It’s a showdown on Capitol Hill today as advocates of greater consumer protection vis-a-vis the finance industry go head-to-head with representatives of that industry.
In the blue corner before the House Financial Services Committee, we have Rep. Bill Delahunt (D), who has spearheaded the relevant legislation, followed closely by Elizabeth Warren – appearing here as a Harvard professor and a longtime proponent of better protection for consumers of financial products. But of course she is influential in part because her current day job is head of TARP oversight.
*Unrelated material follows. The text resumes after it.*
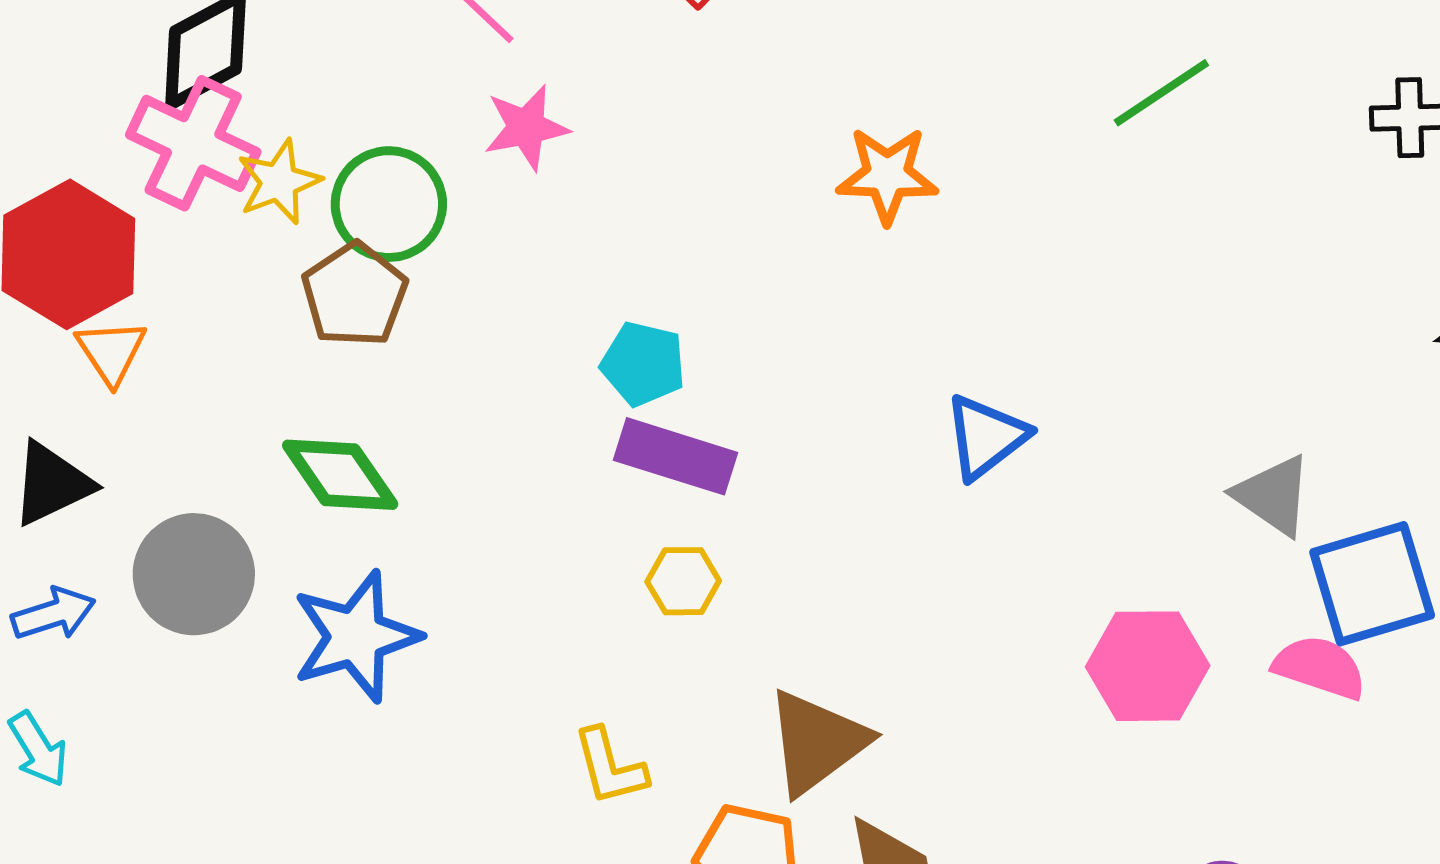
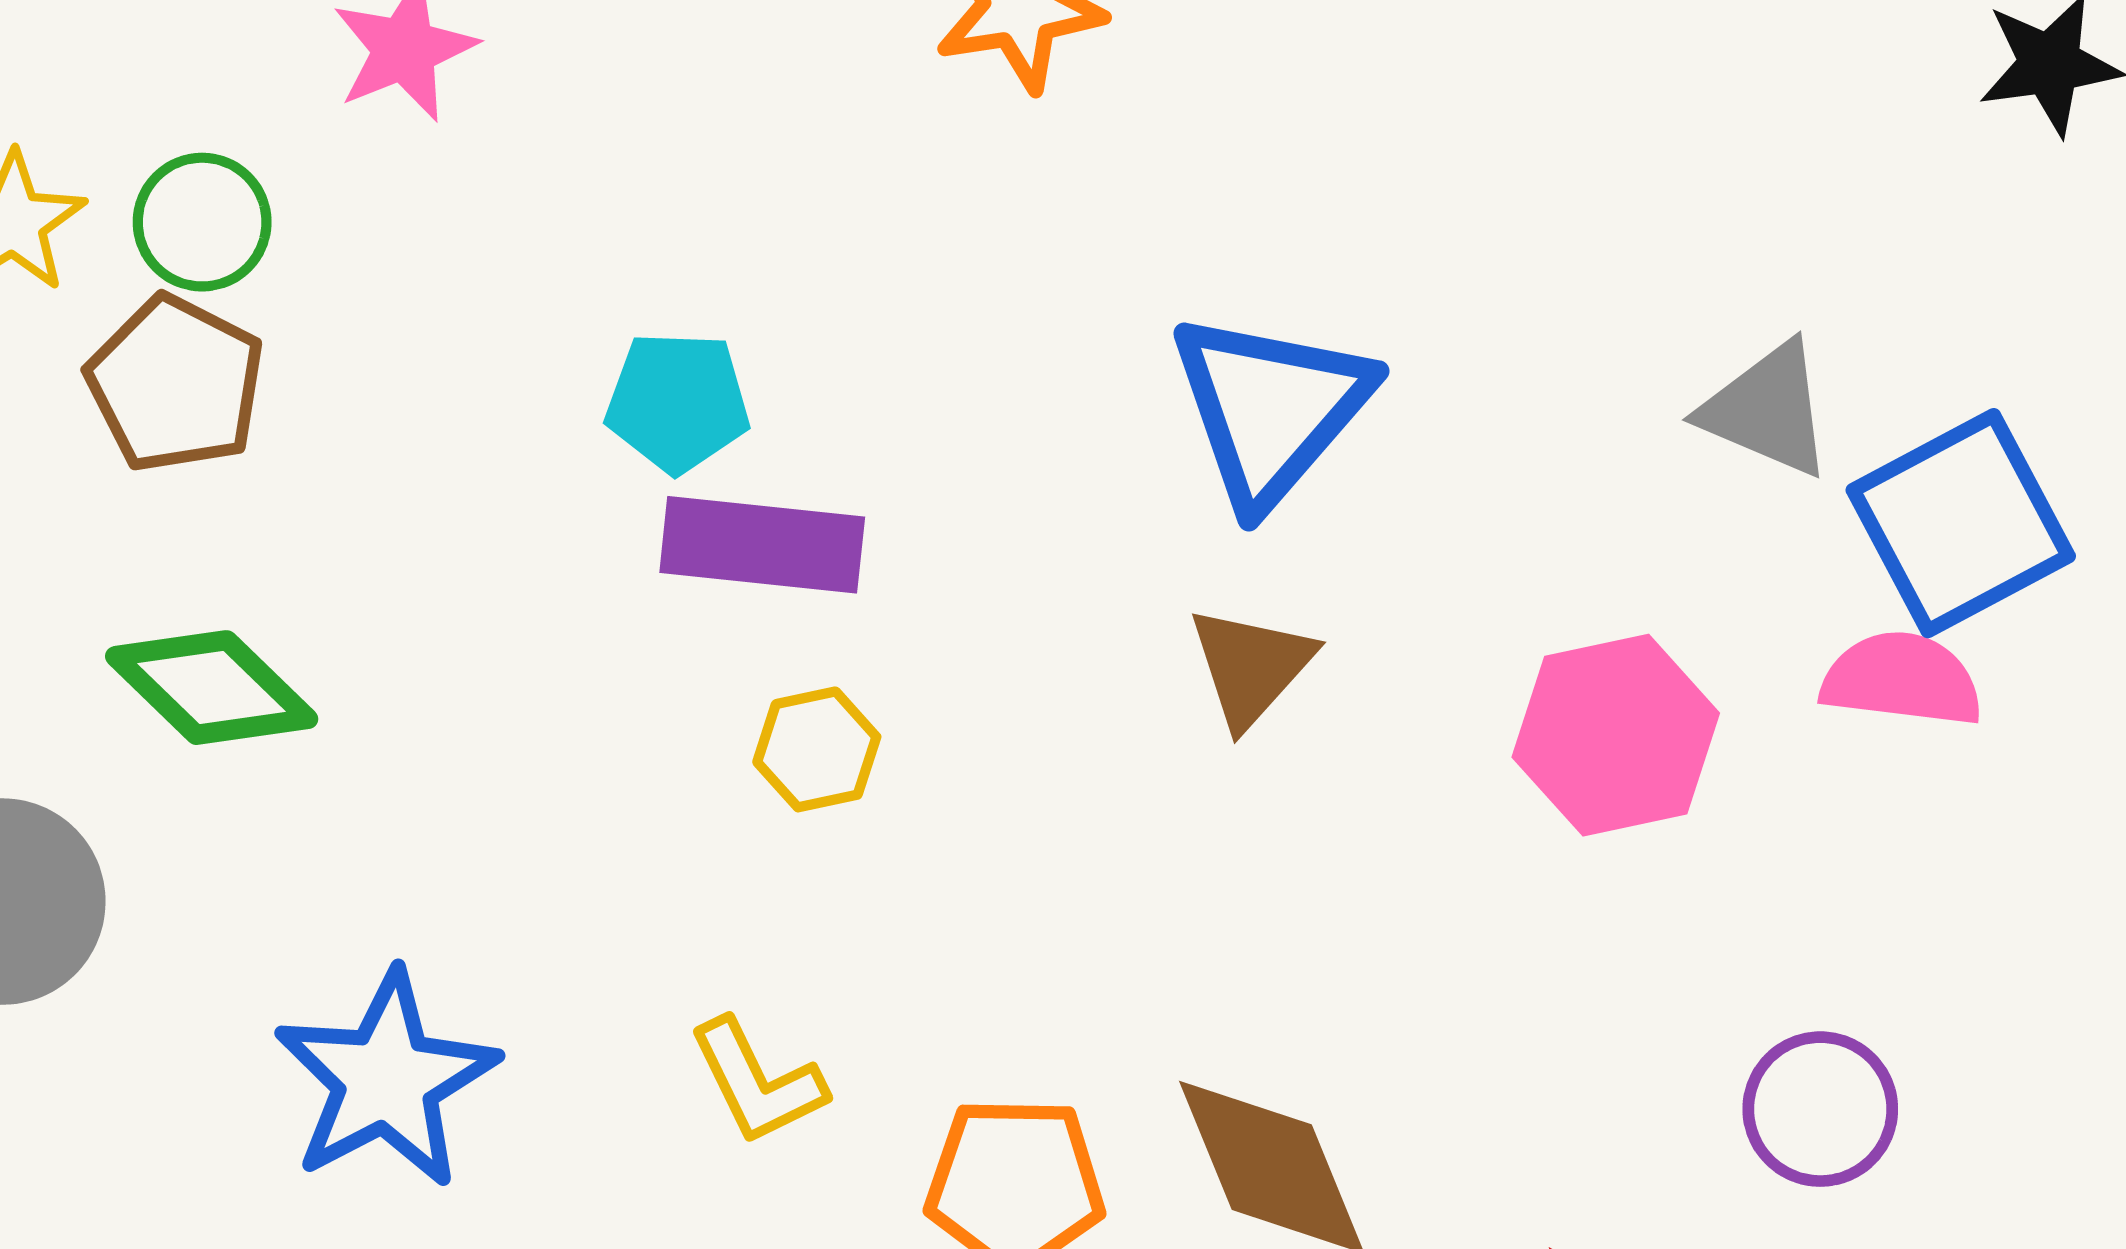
green circle: (389, 204) -> (202, 222), size x0.7
blue triangle: (986, 437) -> (1271, 408), size x1.4
blue star: (356, 636) -> (386, 1080), moved
brown triangle: (817, 742) -> (1251, 667), moved, size x0.7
In the red corner we have, among other people, Edward Yingling on behalf of the American Bankers Association. He is in favor of helping consumers, naturally, but does not want to this with a separate agency focused on their issues. Given recent experience with the distraction of regulators and their inability to curtail any egregious behavior, it will be interesting to see how his arguments play with the committee.
Yingling and other industry representatives think that consumers can be adequately protected within some version of the existing regulatory structure. Warren will likely point out in some detail, as she did in her book, the extent to which consumers are routinely taken advantage of in their financial decisions. It is hard to imagine that some small tweak to the existing regulatory structure will address this long-standing pattern of bad behavior by the financial sector.
The administration’s proposal for a new agency presumes that “nudging” consumers toward better decisions is a good idea – the work by Cass Sunstein (the new White House regulation “czar”) and Richard Thaler on this issue appears to have carried the day within the executive branch. But given the way the financial sector has behaved – and continues to argue – will nudging really be enough?
Perhaps the committee will be drawn towards an agency that will be more definitely tougher on the financial sector? This will not necessarily reduce the probability of future crises, but it should at least make sure that consumers do not bear the brunt of what goes wrong down the road.